TASK A:
Rewrite the chart records below, replacing "approximate" with "estimated" and leaving everything else unchanged. Omit the pictures.

PASSAGE PROVIDED:
..........

But briefly: The desert spirits in The Wood Wife were inspired by all kinds of folklore, Native American, European, Latin American. The particular forms they take came out of my own head, but are fairly archetypal. The book began as a novella, commissioned for a series that was to be based on faery drawings by Brian Froud but set in American landscapes. I chose to use the desert as my landscape, and chose drawings by Brian that seemed like they could be transplanted from his English woods to the desert. (You can see some of them in the Gallery of the Endicott site.) Then the series got cancelled, and I turned the novella into a novel. At that point, the spirits in the book, though still retaining elements of Brian's vision, began to resemble my own desert spirit paintings more than his paintings. (You can see some of these on www.coyotemadonna.com)
And also were influenced by the art of Remedios Varo and Leonora Carrington.

..........

LISTED ENTRIES:
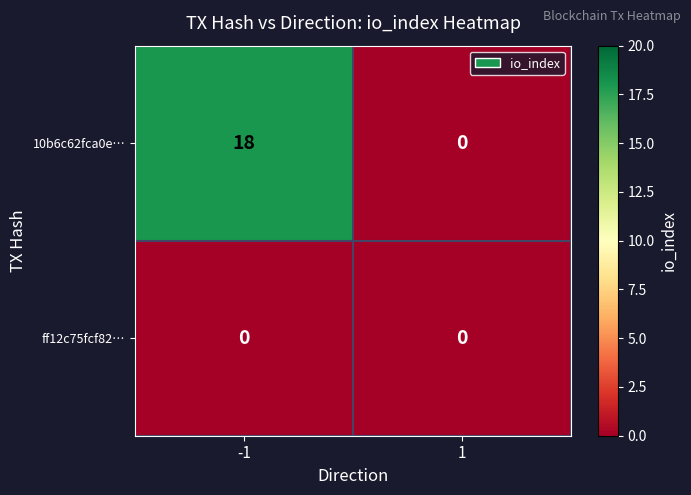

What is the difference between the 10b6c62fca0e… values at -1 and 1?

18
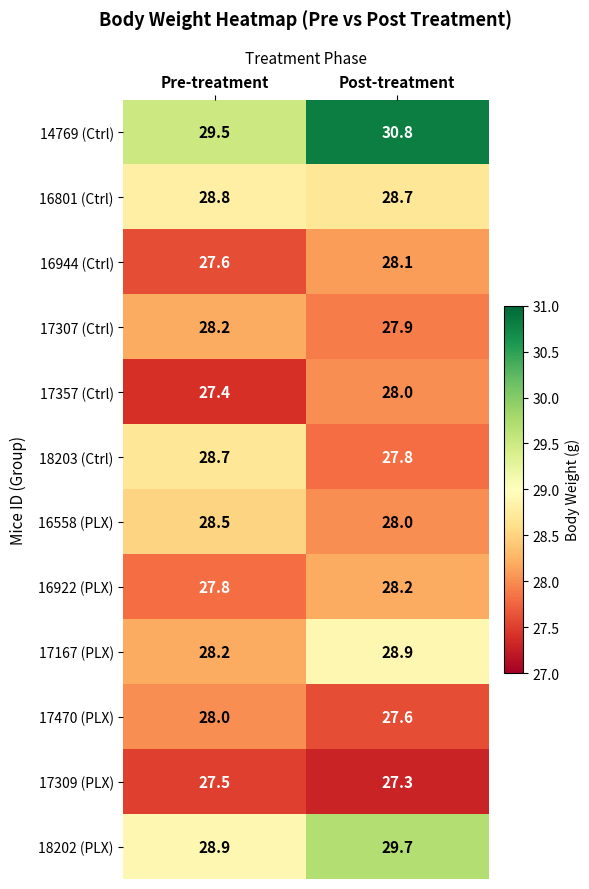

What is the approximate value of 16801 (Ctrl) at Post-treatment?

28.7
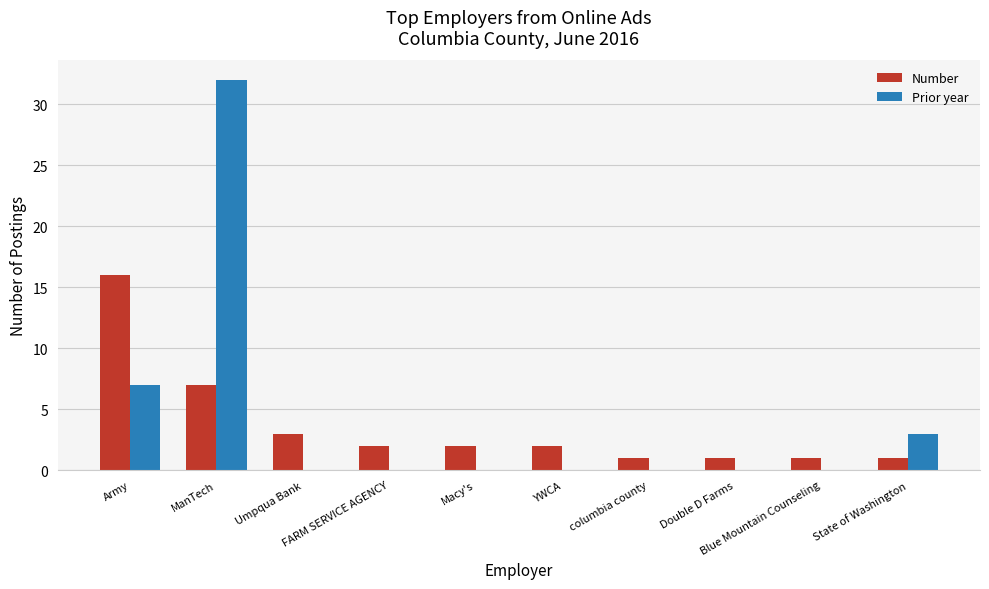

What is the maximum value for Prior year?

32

..........

TASK B:
According to the passage about The Wood Wife, what form did the book take before it became a novel?

WORKED SOLUTION A:
What is the difference between the 10b6c62fca0e… values at -1 and 1?

18

What is the estimated value of 16801 (Ctrl) at Post-treatment?

28.7

What is the maximum value for Prior year?

32

WORKED SOLUTION B:
It began as a novella, commissioned for a series based on Brian Froud's faery drawings but set in American landscapes.